Professor Quentin Williams

Professor Quentin Williams is Director of the Centre for Multilingualism and Diversities Research (CMDR) and an Associate Professor of Sociolinguistics in the Linguistics Department at the University of the Western Cape (UWC). He is also the Ghent Visiting Professor (Leerstoel Houer) at the Centre for Afrikaans and the study of South Africa at Ghent University (Belgium) (2020/2021).

He has published journal articles, book chapters and Op-Ed pieces on the performance and practice of multilingualism, race, Hip Hop, language activism, Afrikaaps, and linguistic citizenship in South Africa.He is Co-editor of the journal Multilingual Margins: a journal of Multilingualism from the periphery, and his most recent book is Neva Again: Hip Hop Art, Activism and Education in post-apartheid South Africa (HSRC Press, 2019, with Adam Haupt, H Samy Alim and Emile YX?). He is also author of Making Sense of People and Place in Linguistic Landscapes (Bloomsbury, 2018, with Amiena Peck and Christopher Stroud) and Remix Multilingualism (Bloomsbury Press, 2017).

“For decades, Hip Hop culture has redefined the sonic landscape, musical genres, pop culture and identity politics. Hip Hop has come to define not only what it means to be cool -the clothes we wear, the cars we drive and the beverages we drink. It’s even in our activism. Hip Hop has provided a form of rear-guard activism in South Africa, from helping to fight apartheid to expressing struggles against poverty, drugs and worse.”

Quentin Williams, the eldest of four boys, grew up in Bishop Lavis. He never thought he would enrol at a university because his family could not afford it. And he never imagined he would leave the working class entrapments of Bishop Lavis. But he did.

Now Williams is a senior lecturer in the Linguistics Department at UWC. He’s a sociocultural linguist working on extending an approach to multilingualism, culture and society, postcolonial pop culture, and linguistic agency in South Africa and beyond. He performs academic research and writes journal articles.

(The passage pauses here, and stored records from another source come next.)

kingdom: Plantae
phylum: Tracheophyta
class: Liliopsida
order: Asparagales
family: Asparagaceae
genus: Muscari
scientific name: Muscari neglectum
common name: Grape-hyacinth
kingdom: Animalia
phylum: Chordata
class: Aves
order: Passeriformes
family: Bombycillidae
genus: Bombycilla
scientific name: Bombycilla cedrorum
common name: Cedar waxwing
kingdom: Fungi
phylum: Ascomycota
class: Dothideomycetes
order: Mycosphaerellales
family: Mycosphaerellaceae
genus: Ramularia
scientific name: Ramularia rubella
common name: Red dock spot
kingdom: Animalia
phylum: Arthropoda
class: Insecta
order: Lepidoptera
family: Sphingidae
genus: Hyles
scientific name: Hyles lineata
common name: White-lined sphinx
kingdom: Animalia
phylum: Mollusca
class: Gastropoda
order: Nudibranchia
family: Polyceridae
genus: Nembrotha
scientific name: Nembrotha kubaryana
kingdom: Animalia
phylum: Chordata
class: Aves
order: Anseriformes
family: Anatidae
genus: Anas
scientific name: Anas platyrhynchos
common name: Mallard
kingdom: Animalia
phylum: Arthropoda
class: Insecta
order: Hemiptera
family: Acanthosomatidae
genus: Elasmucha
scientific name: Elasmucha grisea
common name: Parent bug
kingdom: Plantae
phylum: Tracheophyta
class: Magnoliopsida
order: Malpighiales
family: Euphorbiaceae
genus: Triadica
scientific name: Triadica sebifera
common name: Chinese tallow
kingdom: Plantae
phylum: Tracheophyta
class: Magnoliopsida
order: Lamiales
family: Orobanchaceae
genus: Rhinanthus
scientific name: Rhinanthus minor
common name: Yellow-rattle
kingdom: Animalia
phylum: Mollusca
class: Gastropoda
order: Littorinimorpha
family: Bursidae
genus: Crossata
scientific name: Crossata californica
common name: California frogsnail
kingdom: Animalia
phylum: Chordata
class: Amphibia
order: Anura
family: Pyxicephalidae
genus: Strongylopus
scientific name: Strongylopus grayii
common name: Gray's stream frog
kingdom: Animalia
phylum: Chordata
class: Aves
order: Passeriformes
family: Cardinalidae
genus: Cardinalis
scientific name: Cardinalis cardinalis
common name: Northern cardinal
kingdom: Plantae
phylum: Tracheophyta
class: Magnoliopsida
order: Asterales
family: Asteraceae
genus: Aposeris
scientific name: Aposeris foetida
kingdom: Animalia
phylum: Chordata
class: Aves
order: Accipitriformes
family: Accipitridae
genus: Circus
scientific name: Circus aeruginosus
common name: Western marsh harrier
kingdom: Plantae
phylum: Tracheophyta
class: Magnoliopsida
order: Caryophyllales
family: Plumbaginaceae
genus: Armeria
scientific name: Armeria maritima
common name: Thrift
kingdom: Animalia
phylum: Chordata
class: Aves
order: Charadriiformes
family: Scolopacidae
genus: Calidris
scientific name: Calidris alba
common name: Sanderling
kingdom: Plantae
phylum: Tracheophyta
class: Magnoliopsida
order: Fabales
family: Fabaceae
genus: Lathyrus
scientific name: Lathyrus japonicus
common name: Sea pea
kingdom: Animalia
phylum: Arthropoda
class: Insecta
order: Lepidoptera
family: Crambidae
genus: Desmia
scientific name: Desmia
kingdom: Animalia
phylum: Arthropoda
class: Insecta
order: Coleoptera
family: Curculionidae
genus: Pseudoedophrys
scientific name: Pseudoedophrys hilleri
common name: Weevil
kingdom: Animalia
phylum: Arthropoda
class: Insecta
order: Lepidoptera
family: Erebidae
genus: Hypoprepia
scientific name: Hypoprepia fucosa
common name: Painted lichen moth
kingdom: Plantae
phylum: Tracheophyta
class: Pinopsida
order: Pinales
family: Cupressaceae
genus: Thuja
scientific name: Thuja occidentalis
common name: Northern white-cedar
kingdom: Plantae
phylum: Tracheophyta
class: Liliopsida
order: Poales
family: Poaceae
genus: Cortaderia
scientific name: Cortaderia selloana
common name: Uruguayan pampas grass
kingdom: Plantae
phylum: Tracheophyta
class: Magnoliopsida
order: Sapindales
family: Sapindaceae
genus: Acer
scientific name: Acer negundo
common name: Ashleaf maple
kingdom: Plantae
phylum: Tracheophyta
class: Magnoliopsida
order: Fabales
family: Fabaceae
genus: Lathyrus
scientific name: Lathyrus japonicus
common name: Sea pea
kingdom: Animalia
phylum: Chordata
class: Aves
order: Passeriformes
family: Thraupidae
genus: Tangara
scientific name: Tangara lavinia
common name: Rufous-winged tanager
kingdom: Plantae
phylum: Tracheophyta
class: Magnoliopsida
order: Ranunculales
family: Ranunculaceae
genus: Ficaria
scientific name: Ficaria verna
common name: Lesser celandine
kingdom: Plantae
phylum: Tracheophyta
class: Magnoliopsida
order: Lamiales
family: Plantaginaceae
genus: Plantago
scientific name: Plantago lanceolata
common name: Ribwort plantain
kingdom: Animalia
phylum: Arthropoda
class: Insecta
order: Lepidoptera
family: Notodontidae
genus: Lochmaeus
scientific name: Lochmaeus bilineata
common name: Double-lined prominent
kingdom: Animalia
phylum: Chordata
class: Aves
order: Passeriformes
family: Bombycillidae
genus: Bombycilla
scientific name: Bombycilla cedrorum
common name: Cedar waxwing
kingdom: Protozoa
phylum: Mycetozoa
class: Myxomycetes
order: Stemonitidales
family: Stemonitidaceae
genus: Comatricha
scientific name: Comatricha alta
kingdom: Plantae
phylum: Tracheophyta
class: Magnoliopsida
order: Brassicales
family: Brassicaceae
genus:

He’s also really into Hip Hop. He’s written articles about it. He’s written books about it. And now he’s joined with three more of South Africa’s foremost Hip Hop scholars to bring about the ultimate collab.

Neva Again: Hip Hop Art, Activism and Education in Post-Apartheid South Africa is the culmination of decades of work on Hip Hop culture and Hip Hop activism in South Africa. Edited by Adam Haupt, Quentin Williams, H Samy Alim & Emile Jansen, it speaks to the emergence and development of a unique style of Hip Hop activism in the Western and Eastern Capes of South Africa.